Texte(s): Claire Muller
Photo(s): Claire Muller

En chiffres

Kamerasau, c’est…

  • 24 vaches laitières à 6000 kg de moyenne annuelle, destinés à 20% à la transformation en yaourts fermiers.
  • 21 hectares en zone montagne I, en prairies, seigle, maïs.
  • 20 porcs engraissés  (60 porcs abattus chaque année) avec un accès permanent à un parcours en plein air.
  • 600 g de gain moyen quotidien pour une durée d’élevage de 4 semaines et un poids à l’abattage d’environ120 kg.

+ D’infos www.kamerasau.ch

L’élevage en plein air

«Les porcs s’insèrent dans notre assolement comme une culture intercalaire dans une rotation, entre un maïs et un seigle, explique Köbi Hagmann. En sortie d’hiver, les parcelles sont clôturées de façon que les porcs effectuent un vrai travail du sol: ce sont de véritables charrues, le sol est meuble et propre après leur passage!» En complément, les porcs sont nourris avec un mélange de tournesol et de tourteau de colza; une recette maison ne contenant ni soja ni huile de palme, précise le jeune agriculteur.
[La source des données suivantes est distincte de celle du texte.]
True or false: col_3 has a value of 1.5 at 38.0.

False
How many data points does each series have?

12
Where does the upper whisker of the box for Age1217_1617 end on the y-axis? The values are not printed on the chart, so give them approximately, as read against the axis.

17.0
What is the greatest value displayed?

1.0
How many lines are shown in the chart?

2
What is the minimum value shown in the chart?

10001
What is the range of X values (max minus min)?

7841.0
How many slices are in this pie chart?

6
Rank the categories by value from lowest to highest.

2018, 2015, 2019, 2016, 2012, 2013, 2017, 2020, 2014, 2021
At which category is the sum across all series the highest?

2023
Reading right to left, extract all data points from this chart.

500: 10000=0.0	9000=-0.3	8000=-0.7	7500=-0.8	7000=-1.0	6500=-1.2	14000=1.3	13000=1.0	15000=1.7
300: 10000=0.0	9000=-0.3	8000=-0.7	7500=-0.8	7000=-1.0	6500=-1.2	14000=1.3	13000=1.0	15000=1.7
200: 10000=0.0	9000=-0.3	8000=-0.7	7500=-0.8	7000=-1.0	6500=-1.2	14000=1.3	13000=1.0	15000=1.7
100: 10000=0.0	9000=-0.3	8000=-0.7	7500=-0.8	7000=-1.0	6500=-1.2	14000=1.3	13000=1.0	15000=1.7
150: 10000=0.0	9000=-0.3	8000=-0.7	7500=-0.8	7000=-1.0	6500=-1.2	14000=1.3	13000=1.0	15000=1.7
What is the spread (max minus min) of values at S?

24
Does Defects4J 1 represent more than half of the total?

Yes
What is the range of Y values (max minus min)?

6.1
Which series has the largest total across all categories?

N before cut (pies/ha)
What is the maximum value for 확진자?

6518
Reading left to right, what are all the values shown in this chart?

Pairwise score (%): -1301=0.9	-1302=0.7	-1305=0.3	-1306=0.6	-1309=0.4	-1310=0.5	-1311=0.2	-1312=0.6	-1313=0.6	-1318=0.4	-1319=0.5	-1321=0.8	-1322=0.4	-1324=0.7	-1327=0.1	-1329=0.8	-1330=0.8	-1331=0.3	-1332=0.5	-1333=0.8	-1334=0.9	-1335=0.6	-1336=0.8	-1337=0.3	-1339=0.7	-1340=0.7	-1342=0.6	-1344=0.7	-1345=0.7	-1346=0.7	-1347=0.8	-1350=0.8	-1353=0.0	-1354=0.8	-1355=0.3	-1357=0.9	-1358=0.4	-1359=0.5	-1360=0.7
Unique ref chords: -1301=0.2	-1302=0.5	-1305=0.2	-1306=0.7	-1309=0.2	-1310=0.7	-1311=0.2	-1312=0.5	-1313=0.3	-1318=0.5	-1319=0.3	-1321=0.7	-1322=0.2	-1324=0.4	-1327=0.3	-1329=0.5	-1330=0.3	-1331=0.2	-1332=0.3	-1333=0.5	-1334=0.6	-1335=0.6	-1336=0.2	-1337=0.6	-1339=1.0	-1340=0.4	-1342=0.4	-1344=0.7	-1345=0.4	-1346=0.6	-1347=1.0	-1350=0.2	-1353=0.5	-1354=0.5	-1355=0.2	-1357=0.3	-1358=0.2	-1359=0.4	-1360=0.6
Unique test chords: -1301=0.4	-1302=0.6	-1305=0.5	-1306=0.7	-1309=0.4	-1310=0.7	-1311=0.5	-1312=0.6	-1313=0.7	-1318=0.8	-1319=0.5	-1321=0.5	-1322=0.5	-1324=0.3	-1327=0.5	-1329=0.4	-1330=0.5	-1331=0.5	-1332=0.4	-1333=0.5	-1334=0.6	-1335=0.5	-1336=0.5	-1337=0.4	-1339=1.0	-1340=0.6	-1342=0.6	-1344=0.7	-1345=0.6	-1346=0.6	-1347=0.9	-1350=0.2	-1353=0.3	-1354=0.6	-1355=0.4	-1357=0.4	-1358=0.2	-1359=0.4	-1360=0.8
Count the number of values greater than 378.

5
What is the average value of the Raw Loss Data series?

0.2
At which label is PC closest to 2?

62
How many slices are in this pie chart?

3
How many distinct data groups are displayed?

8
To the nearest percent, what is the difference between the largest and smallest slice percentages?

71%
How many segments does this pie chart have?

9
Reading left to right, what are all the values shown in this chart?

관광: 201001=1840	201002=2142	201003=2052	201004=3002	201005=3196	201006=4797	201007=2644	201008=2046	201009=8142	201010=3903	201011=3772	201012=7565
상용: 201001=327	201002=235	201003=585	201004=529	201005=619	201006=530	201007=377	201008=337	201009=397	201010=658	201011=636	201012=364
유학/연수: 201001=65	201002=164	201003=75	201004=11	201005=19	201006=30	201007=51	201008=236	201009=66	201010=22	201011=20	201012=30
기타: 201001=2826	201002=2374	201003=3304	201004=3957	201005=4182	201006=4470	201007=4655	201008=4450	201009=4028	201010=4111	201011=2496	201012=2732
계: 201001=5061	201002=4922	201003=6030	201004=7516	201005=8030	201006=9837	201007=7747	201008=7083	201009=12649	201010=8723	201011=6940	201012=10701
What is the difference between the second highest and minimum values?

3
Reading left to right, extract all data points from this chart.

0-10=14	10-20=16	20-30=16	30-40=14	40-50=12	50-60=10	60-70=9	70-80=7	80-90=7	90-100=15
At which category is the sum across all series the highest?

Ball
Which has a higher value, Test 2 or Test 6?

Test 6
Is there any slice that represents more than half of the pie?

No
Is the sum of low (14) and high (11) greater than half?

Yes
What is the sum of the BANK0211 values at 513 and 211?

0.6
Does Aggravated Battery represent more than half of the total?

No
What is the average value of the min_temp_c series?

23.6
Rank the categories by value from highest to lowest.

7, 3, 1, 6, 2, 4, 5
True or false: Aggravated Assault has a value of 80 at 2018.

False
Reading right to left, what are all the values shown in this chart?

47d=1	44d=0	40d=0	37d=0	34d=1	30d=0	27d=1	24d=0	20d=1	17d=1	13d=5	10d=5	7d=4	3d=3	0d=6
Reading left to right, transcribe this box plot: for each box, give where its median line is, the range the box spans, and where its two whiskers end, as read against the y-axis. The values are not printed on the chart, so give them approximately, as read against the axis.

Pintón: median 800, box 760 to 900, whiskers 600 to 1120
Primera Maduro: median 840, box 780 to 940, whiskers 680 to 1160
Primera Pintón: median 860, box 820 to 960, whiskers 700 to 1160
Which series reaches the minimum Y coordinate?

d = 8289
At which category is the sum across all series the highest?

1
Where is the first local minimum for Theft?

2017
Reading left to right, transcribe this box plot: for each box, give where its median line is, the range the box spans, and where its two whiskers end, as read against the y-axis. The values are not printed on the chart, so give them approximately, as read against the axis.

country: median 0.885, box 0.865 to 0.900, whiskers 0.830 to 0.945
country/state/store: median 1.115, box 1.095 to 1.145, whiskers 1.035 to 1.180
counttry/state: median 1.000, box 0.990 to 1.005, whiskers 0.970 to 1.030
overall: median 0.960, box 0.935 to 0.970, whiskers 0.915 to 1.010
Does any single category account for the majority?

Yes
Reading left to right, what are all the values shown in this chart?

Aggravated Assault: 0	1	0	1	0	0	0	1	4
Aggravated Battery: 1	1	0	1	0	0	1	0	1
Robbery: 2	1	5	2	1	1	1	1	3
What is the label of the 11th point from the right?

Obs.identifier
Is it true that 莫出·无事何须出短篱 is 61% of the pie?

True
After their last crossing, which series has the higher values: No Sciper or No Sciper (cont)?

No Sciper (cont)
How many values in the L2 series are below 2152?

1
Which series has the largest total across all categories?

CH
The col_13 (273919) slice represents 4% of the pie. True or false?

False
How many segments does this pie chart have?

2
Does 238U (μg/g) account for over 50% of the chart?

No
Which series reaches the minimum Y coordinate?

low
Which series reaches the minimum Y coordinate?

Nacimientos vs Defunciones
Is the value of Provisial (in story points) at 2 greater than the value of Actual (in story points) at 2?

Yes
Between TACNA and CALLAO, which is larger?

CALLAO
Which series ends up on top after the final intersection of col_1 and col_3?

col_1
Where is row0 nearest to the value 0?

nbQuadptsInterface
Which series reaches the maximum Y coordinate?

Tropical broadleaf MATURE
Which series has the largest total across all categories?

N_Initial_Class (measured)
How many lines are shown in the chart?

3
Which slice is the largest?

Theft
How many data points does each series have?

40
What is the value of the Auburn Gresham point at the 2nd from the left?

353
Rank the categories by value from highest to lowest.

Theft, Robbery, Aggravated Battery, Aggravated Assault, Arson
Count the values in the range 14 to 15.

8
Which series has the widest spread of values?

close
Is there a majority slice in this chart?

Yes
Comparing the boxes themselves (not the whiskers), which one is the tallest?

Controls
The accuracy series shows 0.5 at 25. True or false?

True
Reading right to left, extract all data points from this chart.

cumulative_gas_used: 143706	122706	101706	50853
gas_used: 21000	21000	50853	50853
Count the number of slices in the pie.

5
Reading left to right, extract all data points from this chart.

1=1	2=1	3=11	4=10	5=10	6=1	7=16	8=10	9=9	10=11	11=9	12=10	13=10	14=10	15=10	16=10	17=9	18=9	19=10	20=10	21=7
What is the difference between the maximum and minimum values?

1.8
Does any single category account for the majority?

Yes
Chaque kilo de croissance des porcs nécessite désormais 2,9 kg d’aliment, contre 2,5 kg en mode intensif – et l’élevage plus extensif exige un mois d’engraissement de plus. «Mais, si l’on considère les pertes que le modèle intensif entraîne, la différence de coût n’est que de 50 centimes par kilo d’aliment, et le prix de vente de notre viande (ndlr: 36fr./kg) nous permet de nous y retrouver», conclut Köbi.